Across the economy, investment in research and development presents another significant risk. Australia already spends significantly less than the OECD average on R&D as a percentage of GDP. Both business expenditure on R&D and government expenditure on R&D has dropped in Australia for a number of years -- one of only a handful of OECD countries to see these numbers falling. In these circumstances it is particularly concerning that the main government support program for encouraging business R&D, the R&D Tax Incentive, has tightened its approach to software R&D in recent years (p37). This could act as a jarring handbrake on the sector’s rapid growth.
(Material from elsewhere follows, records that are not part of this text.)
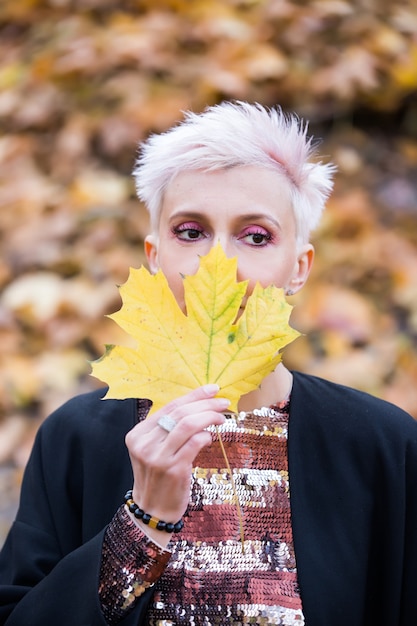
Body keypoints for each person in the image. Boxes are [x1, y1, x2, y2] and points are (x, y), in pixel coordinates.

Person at [0, 101, 416, 626]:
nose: (218, 264)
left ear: (299, 267)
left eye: (256, 236)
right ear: (154, 256)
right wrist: (142, 524)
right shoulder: (76, 439)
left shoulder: (381, 445)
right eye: (191, 232)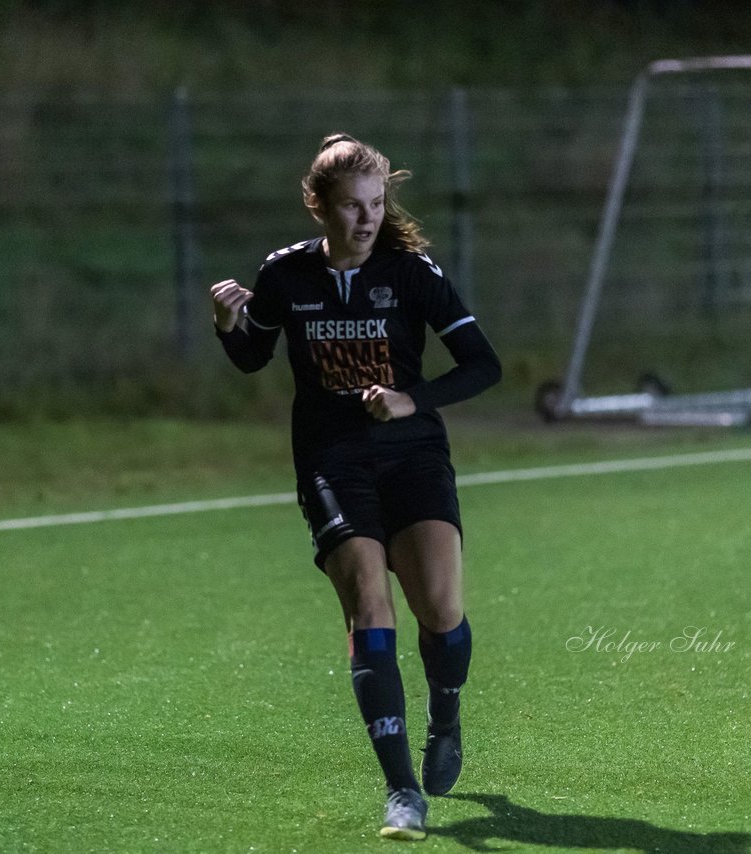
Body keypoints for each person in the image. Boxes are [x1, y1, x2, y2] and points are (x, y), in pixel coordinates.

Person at [210, 133, 501, 841]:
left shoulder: (411, 273)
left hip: (412, 457)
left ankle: (447, 709)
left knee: (439, 610)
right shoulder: (284, 276)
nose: (367, 219)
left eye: (376, 204)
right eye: (351, 206)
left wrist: (411, 400)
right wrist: (229, 325)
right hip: (331, 460)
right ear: (318, 206)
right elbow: (255, 356)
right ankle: (402, 790)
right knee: (369, 604)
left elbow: (483, 366)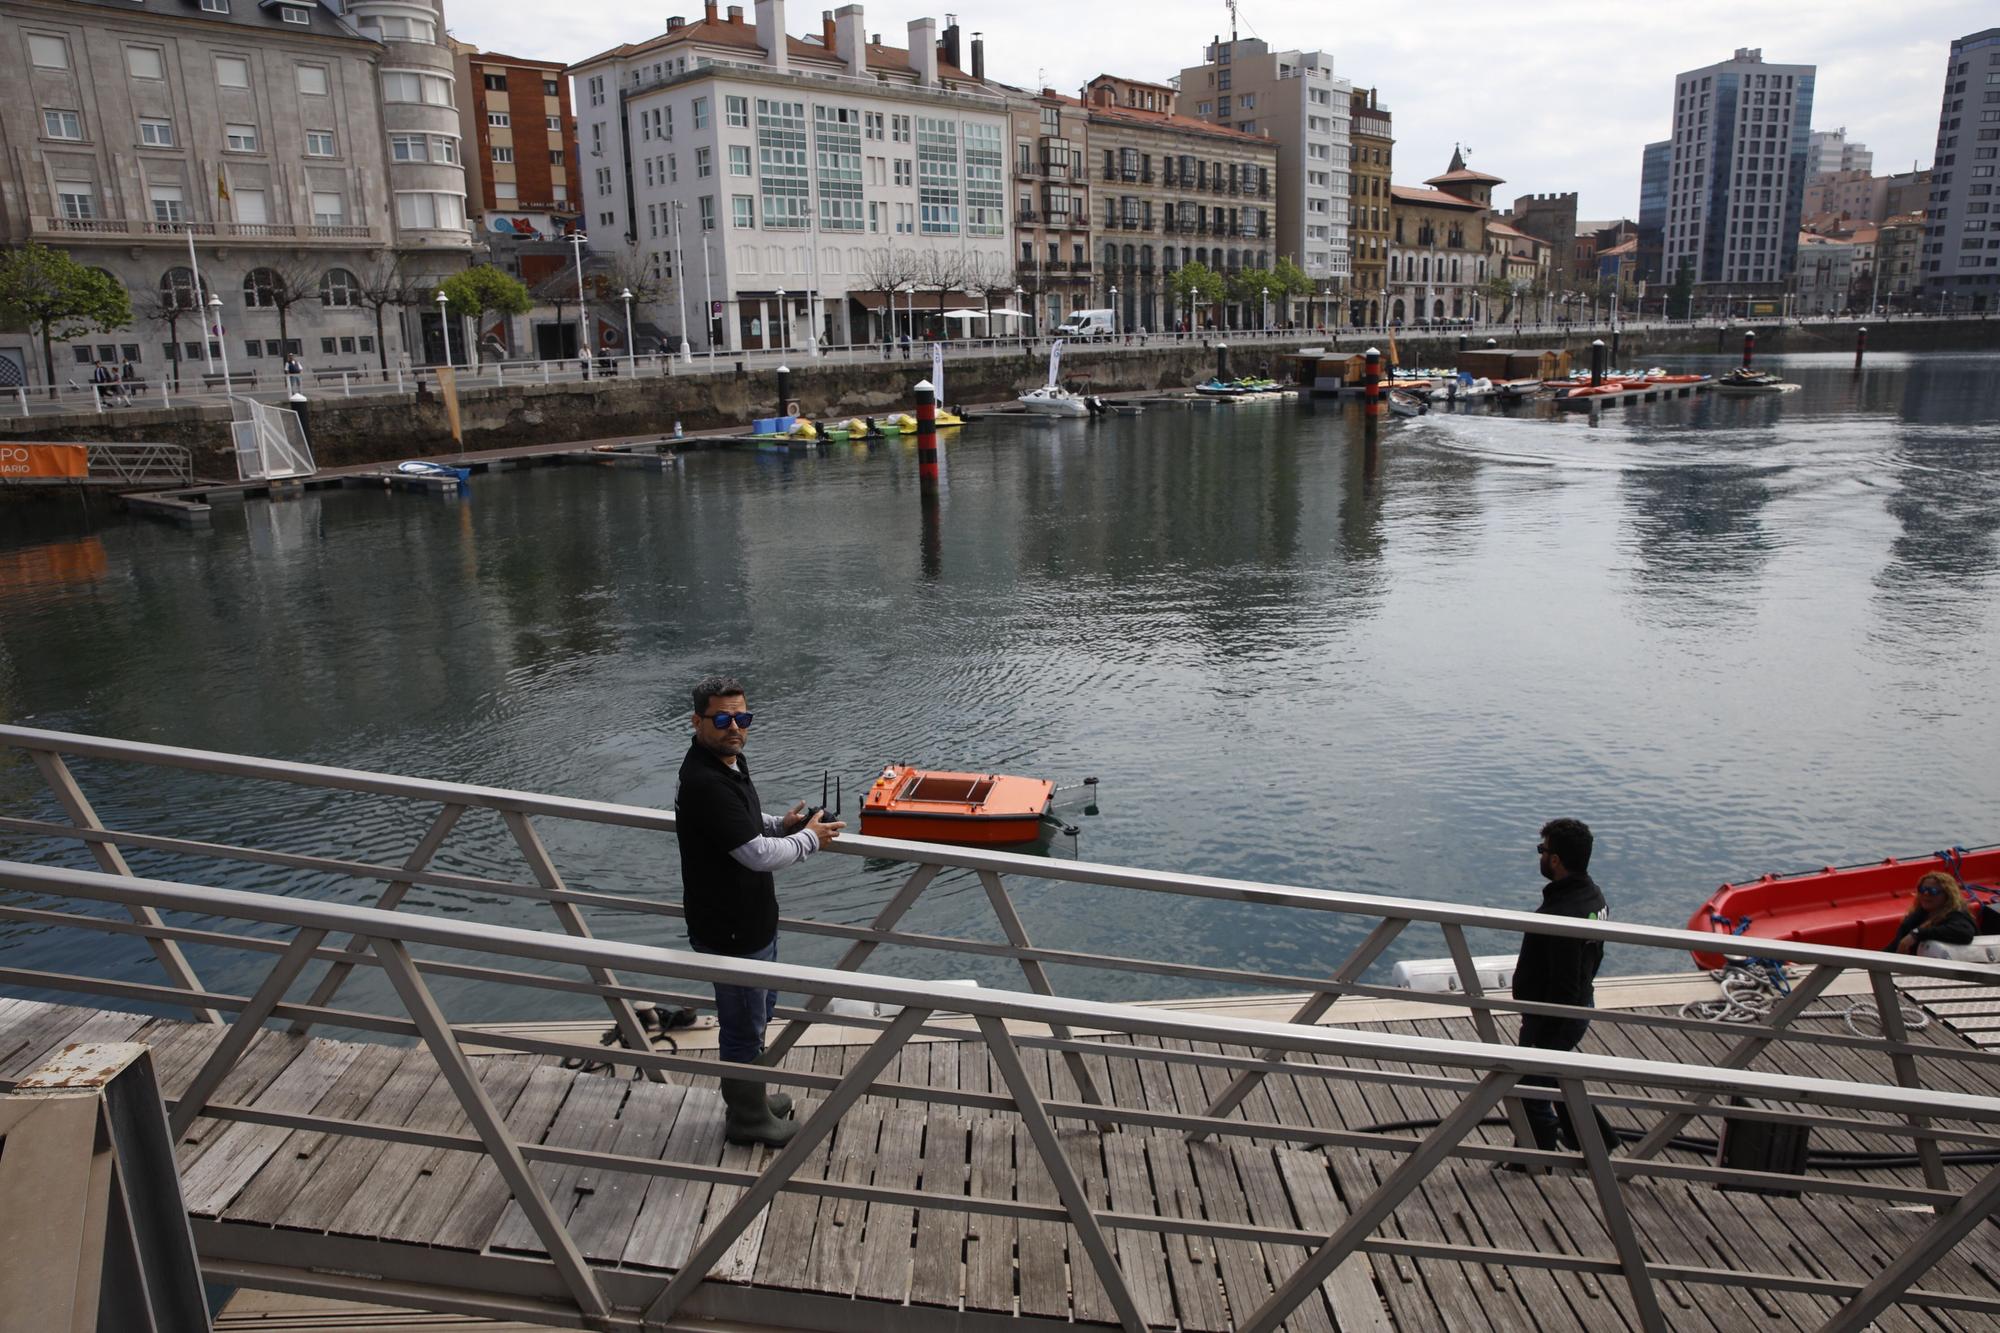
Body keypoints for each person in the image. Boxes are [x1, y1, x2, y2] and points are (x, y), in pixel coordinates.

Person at [674, 675, 843, 1146]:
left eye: (742, 717)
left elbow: (744, 826)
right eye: (723, 718)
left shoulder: (728, 762)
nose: (735, 727)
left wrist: (781, 823)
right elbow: (756, 855)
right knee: (744, 1026)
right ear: (697, 721)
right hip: (731, 931)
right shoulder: (705, 781)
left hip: (751, 923)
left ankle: (753, 1100)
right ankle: (748, 1120)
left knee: (759, 1011)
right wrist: (810, 838)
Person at [1510, 817, 1617, 1160]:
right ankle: (1596, 1142)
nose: (1540, 856)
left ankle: (1534, 1161)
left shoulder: (1561, 915)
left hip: (1553, 1016)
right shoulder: (1594, 898)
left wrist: (1546, 1033)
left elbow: (1564, 985)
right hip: (1577, 1008)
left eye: (1542, 850)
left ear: (1555, 859)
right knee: (1556, 1079)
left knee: (1530, 1088)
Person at [1887, 872, 1977, 955]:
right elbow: (1894, 947)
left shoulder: (1956, 915)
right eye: (1922, 889)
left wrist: (1916, 934)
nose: (1926, 894)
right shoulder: (1917, 917)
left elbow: (1964, 932)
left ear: (1947, 895)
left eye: (1932, 891)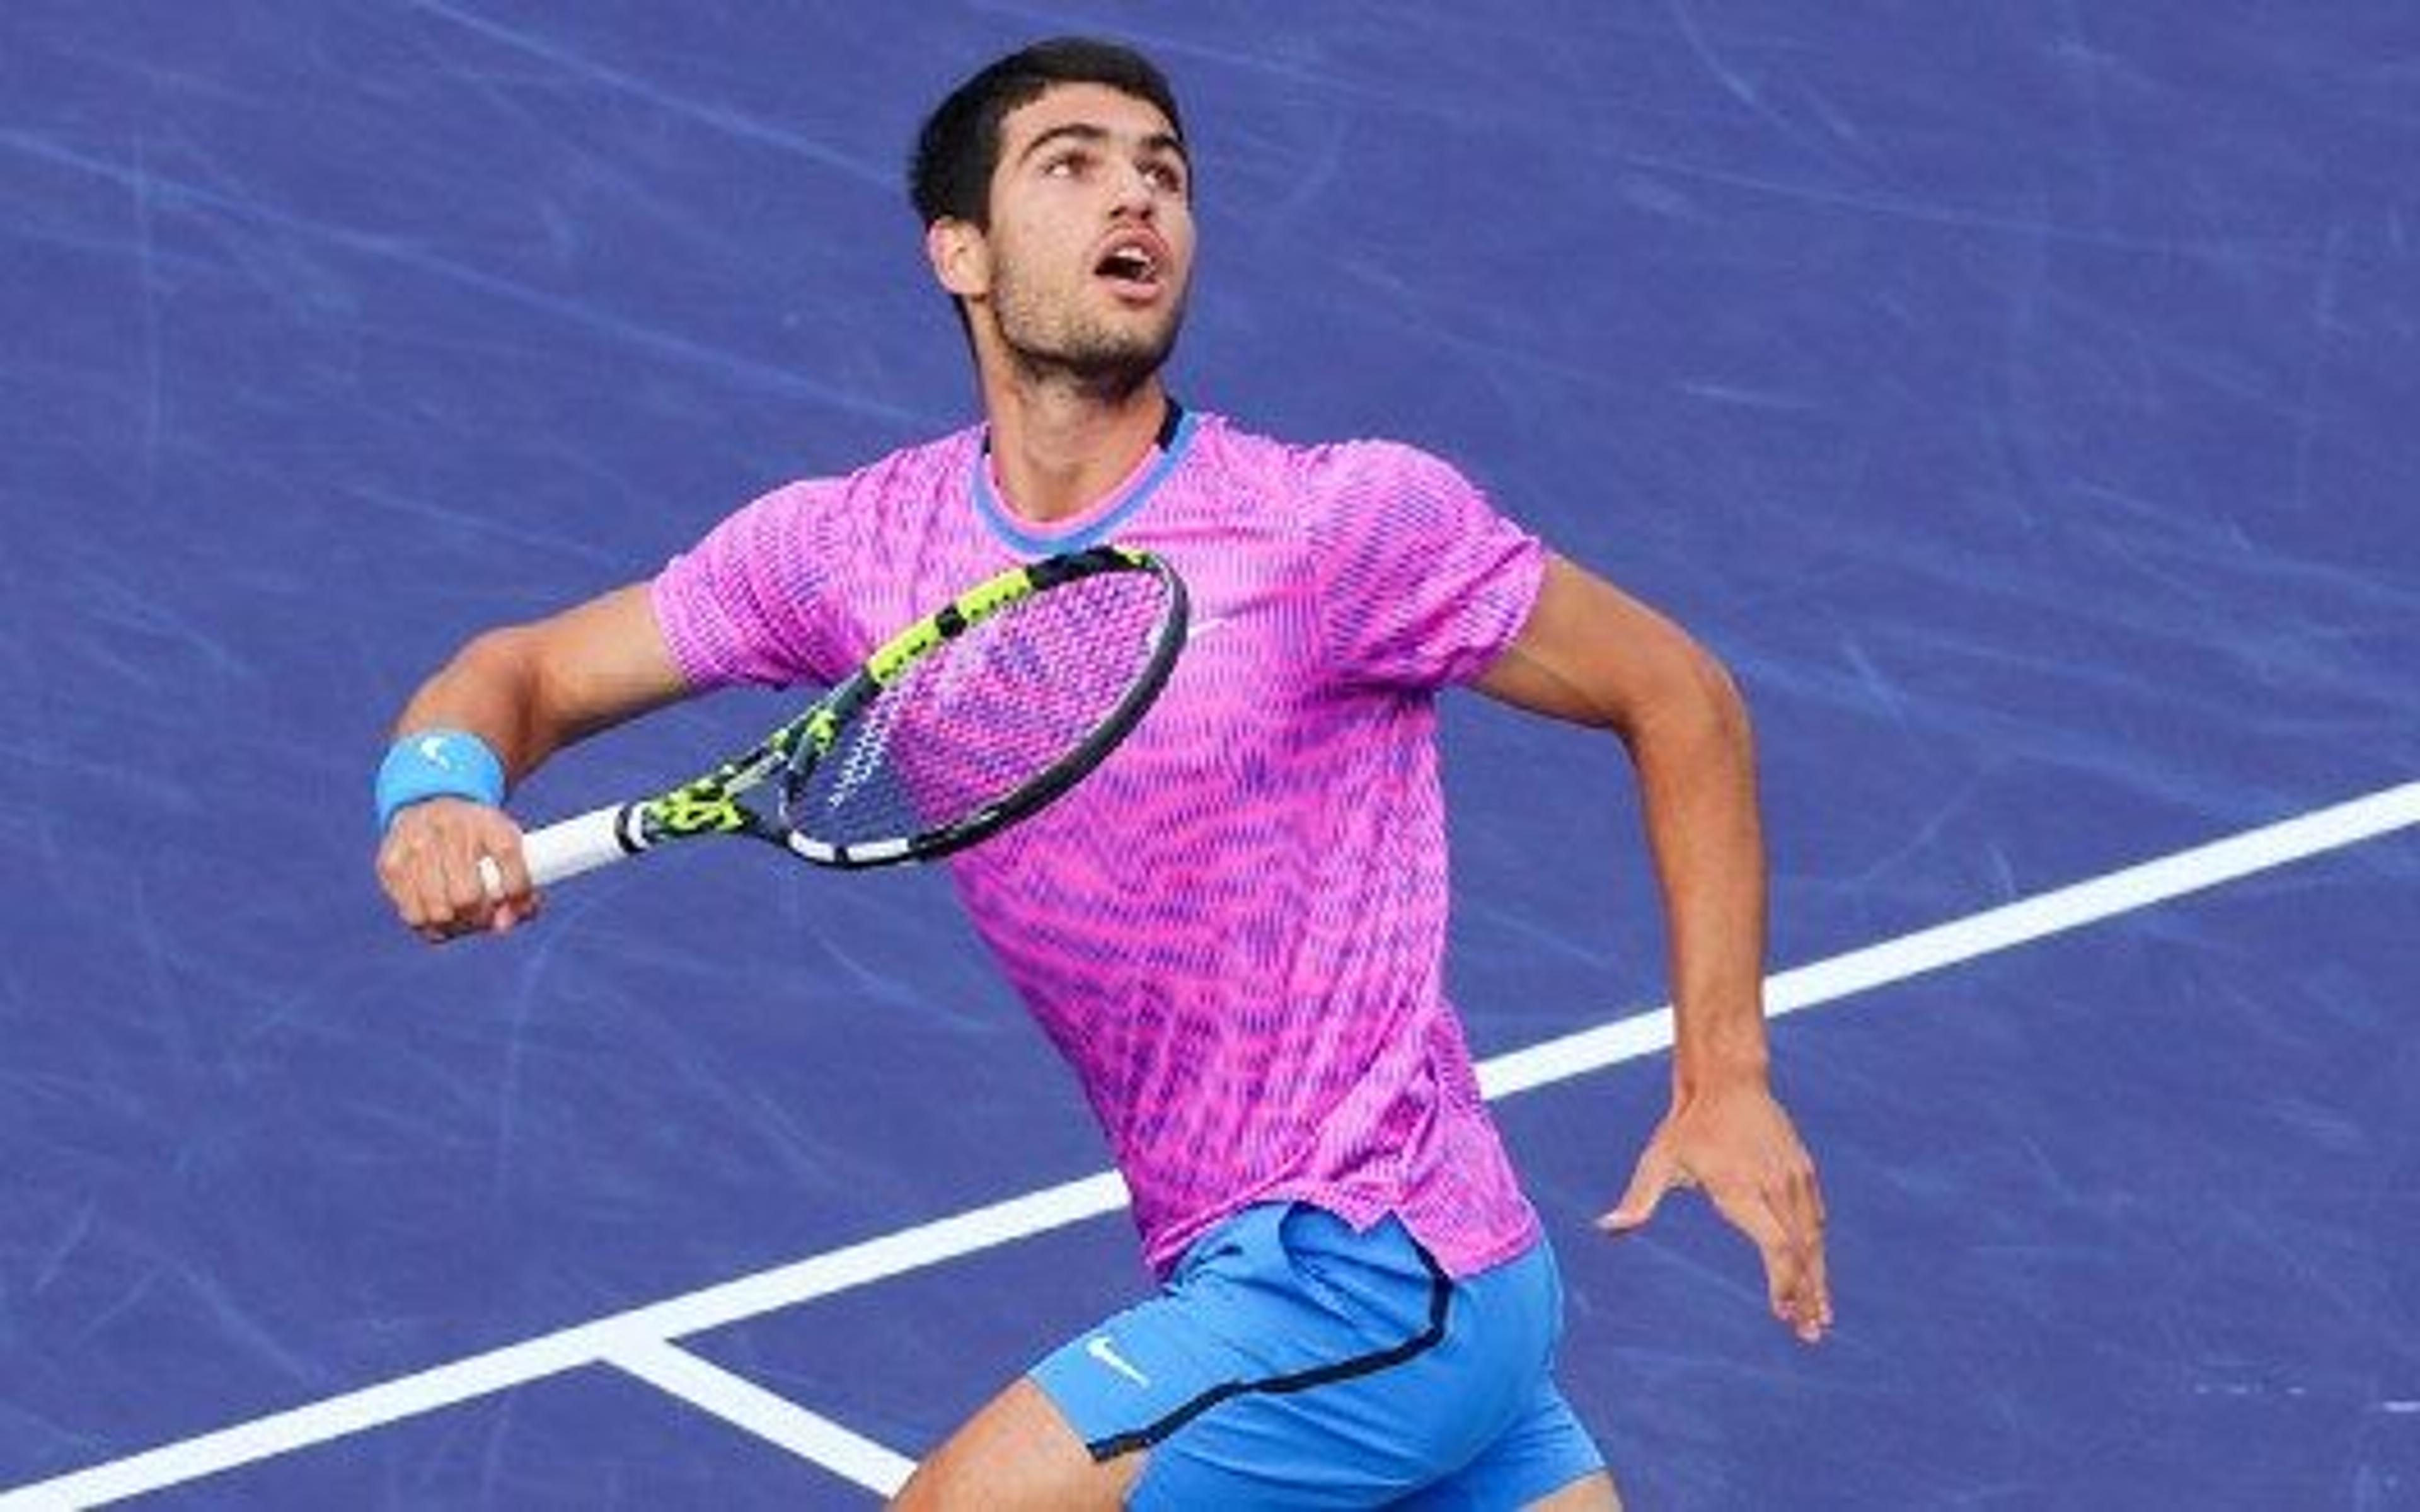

In the introduction to our last edition of Crossroads we identified the political clouds on the horizon for technology as ‘perhaps the biggest challenge facing the sector in Australia’. In the 12 months since that report we have seen this concern realised repeatedly. The political headwinds facing technology in general -- and particularly large global tech firms -- are now having very real ramifications for Australia’s burgeoning domestic tech sector (pp37-48). Politicians and policy makers in Australia and around the world are rightly grappling with difficult questions about the place of technology in society and the way tech companies operate. But, in a country such as Australia, with a still-developing technology industry, racing towards clamping down on tech could be counter-productive.

Bottom Line

The stakes here are high.

The data suggests startups, and the large technology companies they become, are already beginning to play a critical role in driving our economy. This is particularly true in terms of the jobs they generate, as we explore in detail at pp63-69.

In a world increasingly dominated by technology, the critical role this emerging sector plays is only likely to grow. It is therefore of fundamental importance that we think creatively and ambitiously about how we can push to become global leaders when it comes to generating high-value tech firms.

Ultimately, success in this could be the single biggest factor in whether Australia is able to maintain its economic success for the next generation.